*Exercise objective*. Ignoring the pictures, copy the data exactly.
Material supplied Block Start
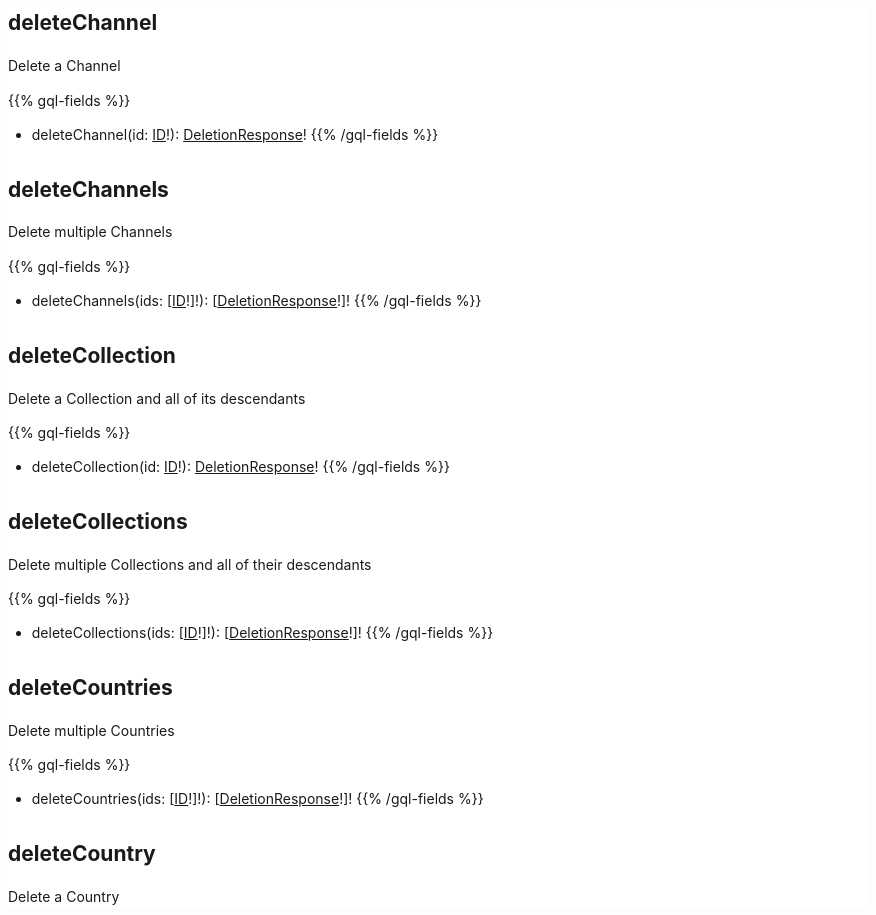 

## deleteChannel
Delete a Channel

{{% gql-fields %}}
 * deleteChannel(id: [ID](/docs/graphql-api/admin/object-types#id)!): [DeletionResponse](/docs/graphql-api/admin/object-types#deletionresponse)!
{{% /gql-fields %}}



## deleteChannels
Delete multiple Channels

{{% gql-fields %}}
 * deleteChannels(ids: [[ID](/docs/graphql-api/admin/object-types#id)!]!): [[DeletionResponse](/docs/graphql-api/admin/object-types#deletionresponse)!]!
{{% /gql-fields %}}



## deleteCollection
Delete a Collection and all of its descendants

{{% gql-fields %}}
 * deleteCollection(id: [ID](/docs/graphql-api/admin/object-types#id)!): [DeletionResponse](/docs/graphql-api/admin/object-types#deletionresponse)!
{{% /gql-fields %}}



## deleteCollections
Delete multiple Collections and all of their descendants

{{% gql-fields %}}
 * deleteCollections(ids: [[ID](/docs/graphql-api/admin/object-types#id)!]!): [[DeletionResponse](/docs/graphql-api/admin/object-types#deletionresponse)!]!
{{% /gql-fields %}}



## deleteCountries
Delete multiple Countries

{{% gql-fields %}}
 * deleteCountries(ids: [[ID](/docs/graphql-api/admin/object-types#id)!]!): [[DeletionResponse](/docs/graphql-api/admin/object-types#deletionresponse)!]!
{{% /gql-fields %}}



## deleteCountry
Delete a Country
Material supplied Block End
*Answer below*.
## deleteChannel
Delete a Channel

{{% gql-fields %}}
 * deleteChannel(id: [ID](/docs/graphql-api/admin/object-types#id)!): [DeletionResponse](/docs/graphql-api/admin/object-types#deletionresponse)!
{{% /gql-fields %}}



## deleteChannels
Delete multiple Channels

{{% gql-fields %}}
 * deleteChannels(ids: [[ID](/docs/graphql-api/admin/object-types#id)!]!): [[DeletionResponse](/docs/graphql-api/admin/object-types#deletionresponse)!]!
{{% /gql-fields %}}



## deleteCollection
Delete a Collection and all of its descendants

{{% gql-fields %}}
 * deleteCollection(id: [ID](/docs/graphql-api/admin/object-types#id)!): [DeletionResponse](/docs/graphql-api/admin/object-types#deletionresponse)!
{{% /gql-fields %}}



## deleteCollections
Delete multiple Collections and all of their descendants

{{% gql-fields %}}
 * deleteCollections(ids: [[ID](/docs/graphql-api/admin/object-types#id)!]!): [[DeletionResponse](/docs/graphql-api/admin/object-types#deletionresponse)!]!
{{% /gql-fields %}}



## deleteCountries
Delete multiple Countries

{{% gql-fields %}}
 * deleteCountries(ids: [[ID](/docs/graphql-api/admin/object-types#id)!]!): [[DeletionResponse](/docs/graphql-api/admin/object-types#deletionresponse)!]!
{{% /gql-fields %}}



## deleteCountry
Delete a Country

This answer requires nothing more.